Juno’s acquisition has raised fears that the same could happen again to another rising biotech star, although the company has repeatedly declared that it intends to stay in its brand new Seattle HQ and its Bothell, Wash., manufacturing facility.

Carlson said acquisitions always come with risks, but also that the deals will be good news for Seattle’s starutp scene.

“If you look at the churn of startups in Silicon Valley in other industries over the years, this is exactly how new startups get going,” he said. “There’s an acquisition and people stick with it as long as they need to to make sure that they see all the benefits from the acquisition, and then they leave and start a new thing. So in the longer term, I think it’s extremely beneficial for Seattle.”

A bigger challenge for the industry, Carlson said, is manufacturing. Most cell therapies are in the very early stages of research and clinical development. Once treatments like CAR T immunotherapy hit the market and things like regenerative medicine ramp up, creating and managing the cells all those procedures need will be a huge challenge.

“The analogy would be basically to printers and ink,” especially in regenerative medicine, Carlson said. The science and infrastructure behind treatments are the printers and the cells that make it work are the ink. “One of the hiccups that’s going to come in the industry is people have focused so hard on showing that the ink works, they haven’t really grappled with making sure there’s going to be a high-volume supply of high-quality ink.”

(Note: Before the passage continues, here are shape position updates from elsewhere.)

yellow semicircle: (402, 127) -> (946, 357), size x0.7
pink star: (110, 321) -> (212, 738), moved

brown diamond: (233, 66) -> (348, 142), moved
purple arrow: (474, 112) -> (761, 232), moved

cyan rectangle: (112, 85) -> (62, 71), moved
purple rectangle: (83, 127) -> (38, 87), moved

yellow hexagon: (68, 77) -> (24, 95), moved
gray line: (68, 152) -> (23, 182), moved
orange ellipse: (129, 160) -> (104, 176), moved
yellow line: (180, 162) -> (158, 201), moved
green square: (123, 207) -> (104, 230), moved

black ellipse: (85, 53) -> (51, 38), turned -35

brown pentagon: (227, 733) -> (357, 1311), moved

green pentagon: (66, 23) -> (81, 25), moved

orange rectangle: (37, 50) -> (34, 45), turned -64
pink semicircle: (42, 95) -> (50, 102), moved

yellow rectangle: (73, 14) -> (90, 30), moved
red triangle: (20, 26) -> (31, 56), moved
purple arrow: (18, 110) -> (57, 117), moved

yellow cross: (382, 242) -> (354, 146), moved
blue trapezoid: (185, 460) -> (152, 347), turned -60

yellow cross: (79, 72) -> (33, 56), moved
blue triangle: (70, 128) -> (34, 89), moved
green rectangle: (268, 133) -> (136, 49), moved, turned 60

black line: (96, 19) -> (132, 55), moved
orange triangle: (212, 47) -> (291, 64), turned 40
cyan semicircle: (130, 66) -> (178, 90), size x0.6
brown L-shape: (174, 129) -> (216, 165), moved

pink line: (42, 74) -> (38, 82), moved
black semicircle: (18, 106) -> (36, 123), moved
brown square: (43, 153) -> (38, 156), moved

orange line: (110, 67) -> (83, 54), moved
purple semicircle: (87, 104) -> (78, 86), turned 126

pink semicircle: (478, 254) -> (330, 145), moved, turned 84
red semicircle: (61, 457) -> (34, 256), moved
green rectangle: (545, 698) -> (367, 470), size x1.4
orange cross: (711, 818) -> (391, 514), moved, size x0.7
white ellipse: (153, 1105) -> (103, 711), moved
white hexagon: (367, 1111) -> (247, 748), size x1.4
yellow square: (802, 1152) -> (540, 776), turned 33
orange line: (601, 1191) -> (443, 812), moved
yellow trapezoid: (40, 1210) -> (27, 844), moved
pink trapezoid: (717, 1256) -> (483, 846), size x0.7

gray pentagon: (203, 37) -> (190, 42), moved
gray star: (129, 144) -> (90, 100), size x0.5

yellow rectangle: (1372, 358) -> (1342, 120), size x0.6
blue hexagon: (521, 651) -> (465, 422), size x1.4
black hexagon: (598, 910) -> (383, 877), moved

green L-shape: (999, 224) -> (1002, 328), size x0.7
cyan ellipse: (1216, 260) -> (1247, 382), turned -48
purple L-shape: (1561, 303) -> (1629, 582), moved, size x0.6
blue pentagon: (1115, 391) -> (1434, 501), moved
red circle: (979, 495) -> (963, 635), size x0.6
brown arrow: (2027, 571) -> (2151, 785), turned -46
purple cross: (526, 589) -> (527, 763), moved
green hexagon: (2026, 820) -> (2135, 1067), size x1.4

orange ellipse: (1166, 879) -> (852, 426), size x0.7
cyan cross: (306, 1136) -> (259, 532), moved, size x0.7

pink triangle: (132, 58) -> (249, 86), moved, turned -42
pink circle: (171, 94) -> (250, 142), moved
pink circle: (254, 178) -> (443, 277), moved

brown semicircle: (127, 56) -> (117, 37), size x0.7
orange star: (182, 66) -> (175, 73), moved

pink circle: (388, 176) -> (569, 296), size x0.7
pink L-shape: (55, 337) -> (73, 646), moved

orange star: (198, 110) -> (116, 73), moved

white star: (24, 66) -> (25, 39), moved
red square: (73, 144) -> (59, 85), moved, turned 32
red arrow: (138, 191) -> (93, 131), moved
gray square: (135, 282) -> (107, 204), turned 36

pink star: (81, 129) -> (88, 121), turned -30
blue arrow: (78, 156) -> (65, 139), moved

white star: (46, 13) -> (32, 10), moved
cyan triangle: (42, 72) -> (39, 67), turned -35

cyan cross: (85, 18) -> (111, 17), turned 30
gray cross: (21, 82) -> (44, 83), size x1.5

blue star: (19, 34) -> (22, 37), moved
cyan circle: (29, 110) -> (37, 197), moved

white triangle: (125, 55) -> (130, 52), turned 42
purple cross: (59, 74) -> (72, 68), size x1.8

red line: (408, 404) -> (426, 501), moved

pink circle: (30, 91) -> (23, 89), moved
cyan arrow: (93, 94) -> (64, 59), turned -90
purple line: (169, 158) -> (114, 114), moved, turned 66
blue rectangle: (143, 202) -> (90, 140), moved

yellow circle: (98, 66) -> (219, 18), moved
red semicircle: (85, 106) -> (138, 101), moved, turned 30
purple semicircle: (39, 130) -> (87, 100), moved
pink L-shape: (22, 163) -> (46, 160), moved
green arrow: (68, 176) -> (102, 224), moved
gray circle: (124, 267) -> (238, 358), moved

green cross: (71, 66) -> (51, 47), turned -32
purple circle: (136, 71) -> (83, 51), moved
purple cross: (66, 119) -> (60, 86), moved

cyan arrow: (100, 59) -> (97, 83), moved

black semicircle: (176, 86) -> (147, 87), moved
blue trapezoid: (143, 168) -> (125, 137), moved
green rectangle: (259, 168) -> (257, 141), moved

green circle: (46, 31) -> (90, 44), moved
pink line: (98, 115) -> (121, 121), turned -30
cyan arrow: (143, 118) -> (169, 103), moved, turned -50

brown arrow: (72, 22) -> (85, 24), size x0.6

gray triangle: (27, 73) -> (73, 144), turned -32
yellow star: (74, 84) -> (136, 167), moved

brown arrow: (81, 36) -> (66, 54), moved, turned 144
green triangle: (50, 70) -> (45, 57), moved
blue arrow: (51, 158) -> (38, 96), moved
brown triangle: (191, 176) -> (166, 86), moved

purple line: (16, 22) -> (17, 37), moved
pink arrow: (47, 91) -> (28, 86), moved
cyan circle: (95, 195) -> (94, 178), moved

More than just capacity, current manufacturing is incredibly expensive.

“Let’s say we knew how to print the kidney,” Carlson said, “which we don’t. But let’s say we did. Then, at the current cost per cell for most cell types, that’s somewhere between 10 [million] and $20 million worth of cells. So that tells you that the economics of the therapy are a long way from matching up with whatever the actual therapeutic value of the treatment is.”